_TASK INSTRUCTIONS_
Leave the images out and repeat the data exactly as given.

[Stored data]
______
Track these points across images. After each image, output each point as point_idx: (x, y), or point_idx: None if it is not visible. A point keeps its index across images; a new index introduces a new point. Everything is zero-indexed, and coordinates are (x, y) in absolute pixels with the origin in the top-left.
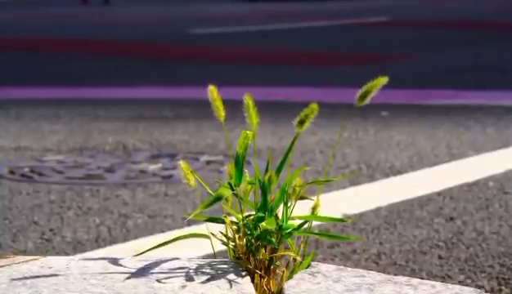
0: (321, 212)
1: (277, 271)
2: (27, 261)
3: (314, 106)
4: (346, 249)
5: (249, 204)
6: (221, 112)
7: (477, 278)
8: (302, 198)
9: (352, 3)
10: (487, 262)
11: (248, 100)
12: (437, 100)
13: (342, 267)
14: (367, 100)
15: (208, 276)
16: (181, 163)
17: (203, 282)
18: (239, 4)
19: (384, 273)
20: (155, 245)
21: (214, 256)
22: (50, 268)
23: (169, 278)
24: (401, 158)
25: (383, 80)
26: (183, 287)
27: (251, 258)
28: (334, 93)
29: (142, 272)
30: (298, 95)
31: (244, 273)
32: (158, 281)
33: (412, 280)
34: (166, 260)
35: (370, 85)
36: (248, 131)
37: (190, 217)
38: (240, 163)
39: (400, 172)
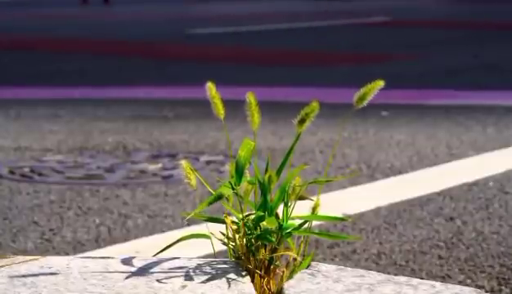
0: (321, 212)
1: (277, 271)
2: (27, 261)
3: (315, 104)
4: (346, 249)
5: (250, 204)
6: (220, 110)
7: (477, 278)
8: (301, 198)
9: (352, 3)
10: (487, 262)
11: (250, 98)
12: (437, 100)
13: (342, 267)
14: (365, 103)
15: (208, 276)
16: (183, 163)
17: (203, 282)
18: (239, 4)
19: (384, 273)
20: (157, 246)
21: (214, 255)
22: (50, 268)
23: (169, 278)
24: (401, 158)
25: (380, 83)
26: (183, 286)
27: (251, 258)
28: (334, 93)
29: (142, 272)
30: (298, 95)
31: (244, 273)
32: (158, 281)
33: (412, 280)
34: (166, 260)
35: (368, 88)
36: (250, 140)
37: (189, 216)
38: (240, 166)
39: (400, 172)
______
_WRITTEN ANSWER_
Track these points across images. After each image, output each point as point_idx: (x, y), or point_idx: None if it is not visible. A point keeps its index across images; a new index introduces a new point. Everything is zero-indexed, and coordinates are (x, y) in absolute pixels with the origin in the top-left.
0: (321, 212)
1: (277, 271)
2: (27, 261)
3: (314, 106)
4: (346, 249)
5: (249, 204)
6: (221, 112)
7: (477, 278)
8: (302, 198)
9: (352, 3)
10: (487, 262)
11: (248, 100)
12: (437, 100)
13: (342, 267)
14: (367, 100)
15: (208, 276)
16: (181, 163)
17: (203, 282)
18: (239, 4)
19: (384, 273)
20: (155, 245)
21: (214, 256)
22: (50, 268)
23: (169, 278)
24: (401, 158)
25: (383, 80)
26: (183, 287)
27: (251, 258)
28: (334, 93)
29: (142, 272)
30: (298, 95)
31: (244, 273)
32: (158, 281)
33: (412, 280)
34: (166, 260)
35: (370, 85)
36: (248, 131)
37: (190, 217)
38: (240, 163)
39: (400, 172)
0: (321, 212)
1: (277, 271)
2: (27, 261)
3: (315, 104)
4: (346, 249)
5: (250, 204)
6: (220, 110)
7: (477, 278)
8: (301, 198)
9: (352, 3)
10: (487, 262)
11: (250, 98)
12: (437, 100)
13: (342, 267)
14: (365, 103)
15: (208, 276)
16: (183, 163)
17: (203, 282)
18: (239, 4)
19: (384, 273)
20: (157, 246)
21: (214, 255)
22: (50, 268)
23: (169, 278)
24: (401, 158)
25: (380, 83)
26: (183, 286)
27: (251, 258)
28: (334, 93)
29: (142, 272)
30: (298, 95)
31: (244, 273)
32: (158, 281)
33: (412, 280)
34: (166, 260)
35: (368, 88)
36: (250, 140)
37: (189, 216)
38: (240, 166)
39: (400, 172)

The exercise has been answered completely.